Paul Martin

Jain, un métissage qui fait danser… et réfléchir

La Française a lancé son nouvel album vendredi dernier.

La première fois que j’ai vu Jain, je ne m’attendais pas à voir une jeune Française en robe d’écolière avec un col claudine dans un clip aussi éclaté, coloré, avec des rythmes qui me rappelaient Cuba, le Congo, le tout teinté d’electro et de pop. J’ai été bluffée! Ce métissage, c’est exactement ce qui fait sa magie. Les langues, les cultures, les croyances et les peuples se mélangent, c’est connu. La musique ne fait pas exception.

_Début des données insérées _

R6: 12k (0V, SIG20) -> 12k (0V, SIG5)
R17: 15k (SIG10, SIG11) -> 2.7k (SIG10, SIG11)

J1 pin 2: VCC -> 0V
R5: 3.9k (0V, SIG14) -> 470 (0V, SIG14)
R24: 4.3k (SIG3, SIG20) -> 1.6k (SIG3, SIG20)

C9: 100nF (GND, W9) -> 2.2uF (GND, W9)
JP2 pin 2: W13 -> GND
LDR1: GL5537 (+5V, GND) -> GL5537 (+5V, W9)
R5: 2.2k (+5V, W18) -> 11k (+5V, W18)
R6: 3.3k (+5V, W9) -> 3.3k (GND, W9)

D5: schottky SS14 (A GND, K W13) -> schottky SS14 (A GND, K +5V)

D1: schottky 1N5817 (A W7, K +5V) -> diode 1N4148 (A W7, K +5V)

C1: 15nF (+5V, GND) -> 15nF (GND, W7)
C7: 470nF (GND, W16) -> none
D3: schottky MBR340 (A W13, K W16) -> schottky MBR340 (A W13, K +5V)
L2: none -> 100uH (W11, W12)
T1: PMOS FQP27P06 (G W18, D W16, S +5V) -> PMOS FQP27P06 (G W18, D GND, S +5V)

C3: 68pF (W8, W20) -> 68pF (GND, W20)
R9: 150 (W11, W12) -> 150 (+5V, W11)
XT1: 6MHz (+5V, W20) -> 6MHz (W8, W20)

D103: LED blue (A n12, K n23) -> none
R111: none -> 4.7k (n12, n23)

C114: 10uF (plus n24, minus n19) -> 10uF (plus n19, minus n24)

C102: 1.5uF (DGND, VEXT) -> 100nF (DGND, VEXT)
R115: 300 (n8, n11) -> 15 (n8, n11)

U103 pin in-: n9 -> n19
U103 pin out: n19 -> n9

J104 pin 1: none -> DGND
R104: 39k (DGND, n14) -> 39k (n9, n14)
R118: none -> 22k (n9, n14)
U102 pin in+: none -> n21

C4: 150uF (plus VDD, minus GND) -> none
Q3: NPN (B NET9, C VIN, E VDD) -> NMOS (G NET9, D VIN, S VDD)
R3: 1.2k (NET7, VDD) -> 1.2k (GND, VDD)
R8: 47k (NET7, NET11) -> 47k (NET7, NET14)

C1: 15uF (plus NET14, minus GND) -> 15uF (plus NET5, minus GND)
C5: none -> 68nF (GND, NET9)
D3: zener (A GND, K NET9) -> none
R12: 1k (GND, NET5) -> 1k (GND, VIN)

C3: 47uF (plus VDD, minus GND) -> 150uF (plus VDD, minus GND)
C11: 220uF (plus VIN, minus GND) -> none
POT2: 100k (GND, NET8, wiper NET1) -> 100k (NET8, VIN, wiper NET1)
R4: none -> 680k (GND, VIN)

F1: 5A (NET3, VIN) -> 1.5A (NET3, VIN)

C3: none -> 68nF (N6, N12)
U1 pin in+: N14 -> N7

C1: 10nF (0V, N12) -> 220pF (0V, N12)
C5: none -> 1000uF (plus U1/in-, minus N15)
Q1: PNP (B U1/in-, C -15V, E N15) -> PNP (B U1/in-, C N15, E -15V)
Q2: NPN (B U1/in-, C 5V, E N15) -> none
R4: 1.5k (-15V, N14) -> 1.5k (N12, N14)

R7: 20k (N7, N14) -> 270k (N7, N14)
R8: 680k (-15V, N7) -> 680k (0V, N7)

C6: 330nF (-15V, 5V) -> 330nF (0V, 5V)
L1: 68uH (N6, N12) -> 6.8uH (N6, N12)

Le parcours de vie de Jain de Toulouse, au Congo, en passant par Abu Dhabi me fait étrangement penser au mien. Son ouverture sans prétention, sa curiosité à découvrir de nouvelles percussions selon ses pays d’adoptions m’ont touché. Quand on est expatriée, il est facile de tomber dans la ghettoïsation, de ne s’entourer que des siens, car tout est nouveau; il faut se trouver des repères, se rapprocher de l’autre et se fondre dans la masse si l’on veut sortir enrichie de cette expérience.

Makeba, pièce tirée de son précédent album Zaneka, est pour moi la parfaite illustration de son bagage. Un hommage à Mama Africa, l’artiste, comme on appelait la chanteuse sud-africaine, mais aussi au « soul » de ce continent souvent réduit aux stéréotypes classiques diffusés dans les médias. Jain est dans cette lignée d’artistes qui nous crient que l’Afrique est un continent riche en art, en valeurs, en ressources. Ces voix, il faut les écouter.

Plus récemment Stromae a su brillamment mélanger l’électronique à la musique africaine. Le fruit du métissage musical réussi de ces deux artistes est selon moi, un exemple à prendre en considération. La musique voyage et aujourd’hui, de très grands artistes américains s’inspirent de légendes africaines, arabes et latines américaines. N’oublions pas de redonner à César ce qui est à César.

De Souldier, son nouvel album, j’ai découvert il y a quelques semaines Alright au groove reggae qui donne envie de ne plus s’en faire et Souldier sortis en avant-première. Sur cet album le hip-hop et l’électro ne laissent pas leur place, notamment sur le titre Inspecta ou encore Star. On découvre une Jain toujours aussi terre à terre, mais beaucoup plus affirmée. Abu Dhabi et Flash (Pointe Noire) qui font référence aux sols qu’elle a foulés sont aussi efficaces avec des rythmes locaux.

Le métissage de Jain se reflète encore et toujours dans sa musique, un métissage qui donne toujours autant envie de bouger, au propre comme au figuré.